In Chinese Medicine, the front is considered Yin. The chest is the confluence of the three most important kinds of Qi, that nourish the body; Zhong Qi, from the Lungs, Jing Qi, from the Spleen, and Yuan Qi from the Kidneys. Breast problems represents a denial of the Mother/feminine principal to nourish the self and to nourish others. Louise Hay suggest also that the breasts represent mothering and nurturing. Cysts, lumps etc. represents over mothering.
Is said to the be the seat of the Ego and Individuation. Some call this the Negative Ego. In general this area represents the conflicts in your life. Pain or discomfort in the Diaphragm area represents unresolved conflicts. In Chinese Medicine, pain in this area indicates Liver Qi Stagnation, usually associated with Anger.
The stomach represents digestion, not only of food and physical nutrients, but of new ideas, new ways of doing things, and accepting change of any kind. The Stomach is nothing more than a big flexible bag of muscle whose job it is to ripen and rot whatever is put into it. That is, its job is to break down what is put into it into a form that the body can deal with. This it does by adding Hydrochloric Acid, Hormones, Enzymes and Bile which reduces every sold morsel into an undifferentiated mass called Chyme.

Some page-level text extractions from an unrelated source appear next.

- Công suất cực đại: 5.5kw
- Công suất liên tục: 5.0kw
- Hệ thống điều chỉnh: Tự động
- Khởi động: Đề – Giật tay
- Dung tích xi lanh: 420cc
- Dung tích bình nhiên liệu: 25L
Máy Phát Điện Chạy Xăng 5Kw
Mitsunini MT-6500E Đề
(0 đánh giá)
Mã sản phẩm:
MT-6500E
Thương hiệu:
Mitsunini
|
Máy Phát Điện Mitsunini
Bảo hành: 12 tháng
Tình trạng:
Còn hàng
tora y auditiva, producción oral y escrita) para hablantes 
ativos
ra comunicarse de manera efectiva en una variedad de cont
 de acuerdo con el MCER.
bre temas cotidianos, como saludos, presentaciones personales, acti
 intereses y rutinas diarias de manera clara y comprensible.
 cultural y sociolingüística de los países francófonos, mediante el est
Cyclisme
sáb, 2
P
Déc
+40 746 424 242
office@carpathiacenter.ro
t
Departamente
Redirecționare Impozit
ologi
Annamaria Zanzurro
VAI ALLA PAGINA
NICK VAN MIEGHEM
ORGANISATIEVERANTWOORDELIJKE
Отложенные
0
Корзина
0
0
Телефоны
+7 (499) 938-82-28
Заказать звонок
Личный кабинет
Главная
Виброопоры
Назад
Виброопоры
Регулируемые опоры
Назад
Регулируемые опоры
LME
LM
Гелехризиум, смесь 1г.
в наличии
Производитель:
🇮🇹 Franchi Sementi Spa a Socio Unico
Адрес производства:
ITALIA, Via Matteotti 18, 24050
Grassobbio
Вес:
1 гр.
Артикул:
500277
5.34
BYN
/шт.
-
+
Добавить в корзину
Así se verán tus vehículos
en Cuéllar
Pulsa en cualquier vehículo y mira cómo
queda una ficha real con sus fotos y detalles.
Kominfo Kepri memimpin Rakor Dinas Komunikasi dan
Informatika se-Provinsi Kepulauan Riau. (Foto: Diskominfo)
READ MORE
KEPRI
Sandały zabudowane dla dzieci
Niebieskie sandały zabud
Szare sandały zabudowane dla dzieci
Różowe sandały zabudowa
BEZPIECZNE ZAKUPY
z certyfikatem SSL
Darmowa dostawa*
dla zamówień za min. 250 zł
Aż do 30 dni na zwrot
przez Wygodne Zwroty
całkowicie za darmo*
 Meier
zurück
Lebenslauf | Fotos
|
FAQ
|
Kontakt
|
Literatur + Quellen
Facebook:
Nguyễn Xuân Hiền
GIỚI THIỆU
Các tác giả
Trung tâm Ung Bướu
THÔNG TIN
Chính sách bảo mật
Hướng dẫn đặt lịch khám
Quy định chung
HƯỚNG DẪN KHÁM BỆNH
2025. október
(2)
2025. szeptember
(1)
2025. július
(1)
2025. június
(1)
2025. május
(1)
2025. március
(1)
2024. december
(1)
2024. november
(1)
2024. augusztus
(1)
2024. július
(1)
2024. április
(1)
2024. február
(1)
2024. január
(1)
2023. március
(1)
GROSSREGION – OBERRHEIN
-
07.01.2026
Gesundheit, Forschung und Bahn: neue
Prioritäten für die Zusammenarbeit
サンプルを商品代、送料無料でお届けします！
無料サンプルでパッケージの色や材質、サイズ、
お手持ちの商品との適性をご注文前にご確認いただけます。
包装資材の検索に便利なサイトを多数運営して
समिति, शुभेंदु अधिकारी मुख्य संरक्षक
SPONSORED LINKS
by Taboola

Simultaneously it rocks back and forth swishing and swilling this mess until it is liquefied and able to pass through the small Pyloric Valve into the Small Intestine where the actual absorption of nutrients mostly takes place.
Metaphysically, when we come upon a new idea or a new way of doing things, the process is similar. First we must swallow the idea, either whole or in handy bite sized morsels, break it down into a form we can handle and finally absorb that which we need to nourish ourselves. In the same way that a bad diet poisons the body, toxic ideas, suppressed emotions and resistance to change can have a poisoning effect. In traditional Chinese Medicine, long standing emotional disharmony is seen as a primary cause of disease. Strengthening the Spleen/Stomach which between them are responsible for transforming food and water into Qi, and transporting it throughout the body, is seen as a key strategy to deal with almost any disease.
Metaphysically we need to nourish ourselves every day, just as we need to eat nourishing foods. Just as the physical body needs nourishment to grow and carry on its day to day activities, so do the Emotional, Mental, and Spiritual bodies. Metaphysically, ‘wellness’ is not accomplished by a change in diet alone. Louise Hay suggests that the stomach holds nourishment, digests ideas.
Problems indicate dread, fear of the new, and an inability to assimilate the new.